Os dados divulgados pelo IBGE indicam que a queda da atividade industrial na passagem de julho para agosto alcançou duas das quatro grandes categorias econômicas e oito dos 24 ramos pesquisados.

Entre as grandes categorias econômicas, as quedas foram verificadas em bens intermediários, que ao retrair (1%), interrompeu quatro meses consecutivos de crescimento na produção, período em que acumulou expansão de 3,6%; e em bens de consumo semi e não-duráveis, que com a retração de 0,6% voltou a recuar após mostrar ganho de 3,2% entre os meses de maio e julho.

A expansão mais significa foi 4,1% registrada pelo segmento de bens de consumo duráveis, que intensificou o crescimento de 2,9% verificado no mês anterior. O setor produtor de bens de capital, ao crescer 0,5%, também registrou resultado positivo em agosto e apontou o quinto mês seguido de crescimento na produção, com ganho acumulado de 10,2%.

Pelo lado dos ramos de atividade, além da queda expressiva registrada pelo segmento alimentício - que ao retrair 5,5% de julho para agosto interrompeu três meses consecutivos de expansão na produção, período em que acumulou ganho de 9,3% - também deram contribuições importantes para a retração da indústria em agosto o segmento de máquinas e equipamentos (3,8%), coque, produtos derivados do petróleo e biocombustíveis (1,6%) e de indústrias extrativas (1,1%).

Com exceção da última atividade, que recuou pelo segundo mês consecutivo e acumulou perda de 2,4% nesse período, as demais apontaram taxas positivas em julho último: 0,3% e 1,8%, respectivamente.

Entre os 16 ramos que ampliaram a produção nesse mês, os desempenhos de maior relevância foram veículos automotores, reboques e carrocerias (6,2%) e perfumaria, sabões, produtos de limpeza e de higiene pessoal (5,5%).

Veículos automotores, reboques e carrocerias eliminou a queda de 3,7% acumulada nos meses de junho e julho, e perfumaria, sabões, produtos de limpeza e de higiene pessoal voltou a crescer após recuar 1,5% no mês anterior.
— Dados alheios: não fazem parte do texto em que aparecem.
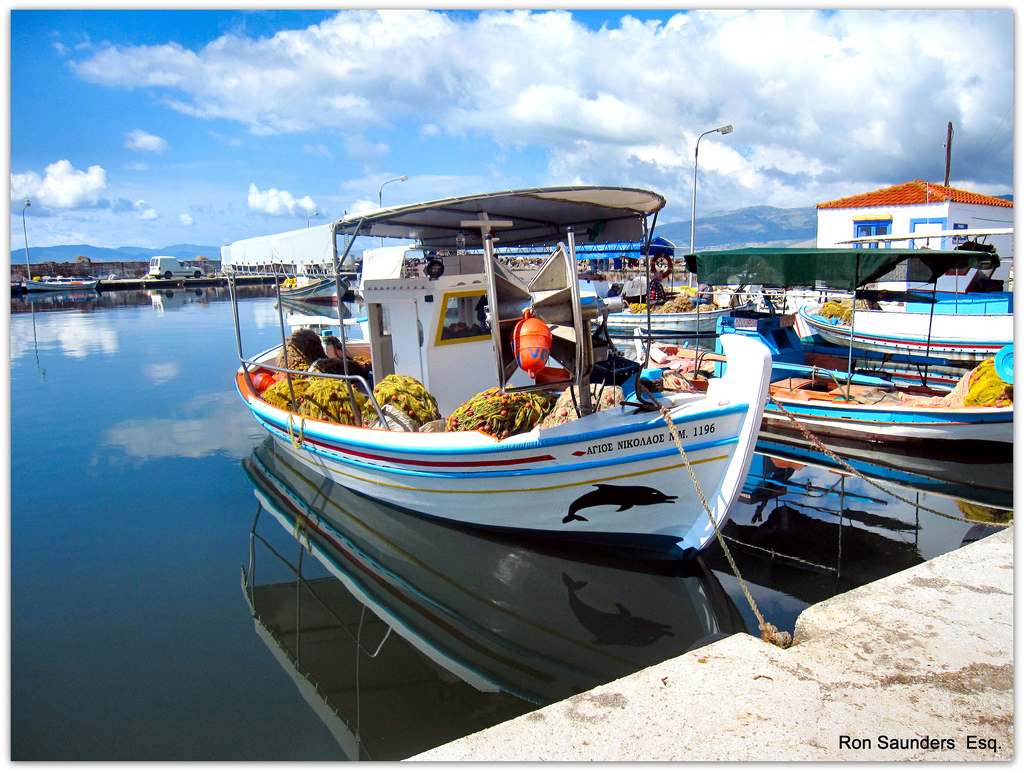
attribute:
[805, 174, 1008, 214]
roof — orange, terracotta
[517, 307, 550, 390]
buoy — orange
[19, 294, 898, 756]
water — calm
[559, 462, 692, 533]
picture — dolphin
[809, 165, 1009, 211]
roof — red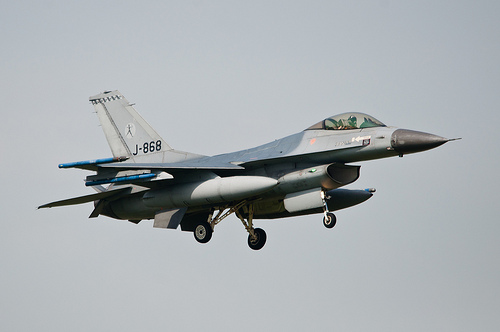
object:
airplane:
[36, 89, 462, 250]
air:
[0, 1, 500, 331]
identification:
[132, 140, 163, 156]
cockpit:
[305, 111, 387, 130]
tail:
[35, 87, 211, 231]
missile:
[90, 174, 280, 221]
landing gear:
[193, 197, 269, 250]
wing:
[57, 154, 245, 186]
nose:
[391, 127, 461, 158]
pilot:
[347, 114, 357, 128]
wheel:
[193, 221, 213, 244]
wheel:
[248, 227, 268, 250]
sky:
[1, 1, 499, 330]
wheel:
[322, 212, 337, 229]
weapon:
[58, 155, 130, 169]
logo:
[124, 123, 136, 139]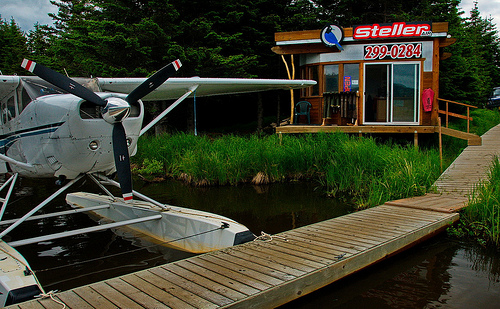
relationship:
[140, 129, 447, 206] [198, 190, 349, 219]
grass growing by water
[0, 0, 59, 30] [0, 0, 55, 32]
clouds in sky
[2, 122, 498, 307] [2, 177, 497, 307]
boardwalk wooden to lake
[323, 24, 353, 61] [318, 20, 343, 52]
bird in a logo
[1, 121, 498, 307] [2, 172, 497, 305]
dock along water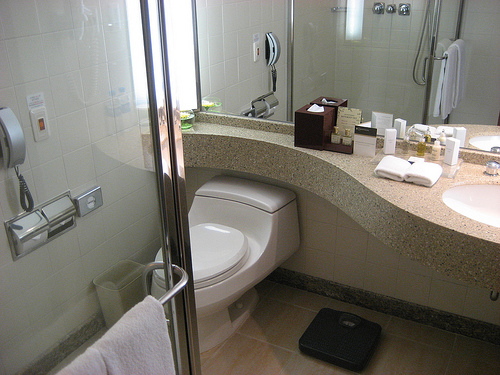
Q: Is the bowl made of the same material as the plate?
A: Yes, both the bowl and the plate are made of glass.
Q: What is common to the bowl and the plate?
A: The material, both the bowl and the plate are glass.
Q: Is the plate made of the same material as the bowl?
A: Yes, both the plate and the bowl are made of glass.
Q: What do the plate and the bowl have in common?
A: The material, both the plate and the bowl are glass.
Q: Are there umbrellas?
A: No, there are no umbrellas.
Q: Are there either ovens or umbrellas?
A: No, there are no umbrellas or ovens.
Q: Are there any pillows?
A: No, there are no pillows.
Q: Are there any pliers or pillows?
A: No, there are no pillows or pliers.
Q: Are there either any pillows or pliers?
A: No, there are no pillows or pliers.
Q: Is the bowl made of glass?
A: Yes, the bowl is made of glass.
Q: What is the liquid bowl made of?
A: The bowl is made of glass.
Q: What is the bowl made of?
A: The bowl is made of glass.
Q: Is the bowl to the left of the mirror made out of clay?
A: No, the bowl is made of glass.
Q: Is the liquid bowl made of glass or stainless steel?
A: The bowl is made of glass.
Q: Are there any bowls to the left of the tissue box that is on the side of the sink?
A: Yes, there is a bowl to the left of the tissue box.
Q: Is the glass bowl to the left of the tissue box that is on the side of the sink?
A: Yes, the bowl is to the left of the tissue box.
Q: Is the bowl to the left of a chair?
A: No, the bowl is to the left of the tissue box.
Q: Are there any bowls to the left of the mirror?
A: Yes, there is a bowl to the left of the mirror.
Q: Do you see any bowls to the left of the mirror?
A: Yes, there is a bowl to the left of the mirror.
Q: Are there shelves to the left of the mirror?
A: No, there is a bowl to the left of the mirror.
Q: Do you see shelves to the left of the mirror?
A: No, there is a bowl to the left of the mirror.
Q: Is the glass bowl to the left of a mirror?
A: Yes, the bowl is to the left of a mirror.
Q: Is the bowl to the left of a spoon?
A: No, the bowl is to the left of a mirror.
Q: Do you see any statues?
A: No, there are no statues.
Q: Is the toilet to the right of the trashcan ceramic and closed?
A: Yes, the toilet is ceramic and closed.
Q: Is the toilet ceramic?
A: Yes, the toilet is ceramic.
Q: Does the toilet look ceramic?
A: Yes, the toilet is ceramic.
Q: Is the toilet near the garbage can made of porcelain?
A: Yes, the toilet is made of porcelain.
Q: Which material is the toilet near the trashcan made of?
A: The toilet is made of porcelain.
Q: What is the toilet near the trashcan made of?
A: The toilet is made of porcelain.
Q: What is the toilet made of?
A: The toilet is made of porcelain.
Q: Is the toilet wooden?
A: No, the toilet is ceramic.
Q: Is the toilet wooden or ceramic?
A: The toilet is ceramic.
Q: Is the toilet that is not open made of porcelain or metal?
A: The toilet is made of porcelain.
Outros impactos positivos importantes foram observados nos setores de metalurgia (1,9%), de produtos do fumo (15,2%) e de produtos farmoquímicos e farmacêuticos (2,1%).

Crescimento da indústria em 2017

Na análise do comportamento da indústria em 2017, o crescimento de 1,5% verificado até agosto, frente a igual período do ano anterior, mostrou resultados positivos em três das quatro grandes categorias econômicas, 15 dos 26 ramos, 45 dos 79 grupos e 52,4% dos 805 produtos pesquisados.

Entre as atividades, veículos automotores, reboques e carrocerias (13,9%) e indústrias extrativas (6,6%) exerceram as maiores influências positivas na formação da média da indústria. Outras contribuições positivas relevantes vieram de equipamentos de informática, produtos eletrônicos e ópticos (20,7%), de produtos do fumo (22,4%), de metalurgia (2,4%), de máquinas e equipamentos (2,7%) e de confecção de artigos do vestuário e acessórios (4,9%).

Entre as 11 atividades que apontaram redução na produção, a de coque, produtos derivados do petróleo e biocombustíveis (6,6%) assinalou a maior contribuição negativa. Vale destacar também os resultados negativos vindos de outros equipamentos de transporte (12,3%), de máquinas, aparelhos e materiais elétricos (6,6%).

Entre as grandes categorias econômicas, o perfil dos resultados para os oito primeiros meses de 2017 mostrou maior dinamismo para bens de consumo duráveis (11,1%), impulsionadas, em grande parte, pela ampliação na fabricação de automóveis (18,2%) e eletrodomésticos (10,1%); e para bens de capital (4,4%), neste caso impulsionado por equipamentos de transporte (4,1%), de uso misto (16,9%), de construção (30%) e agrícola (13,5%).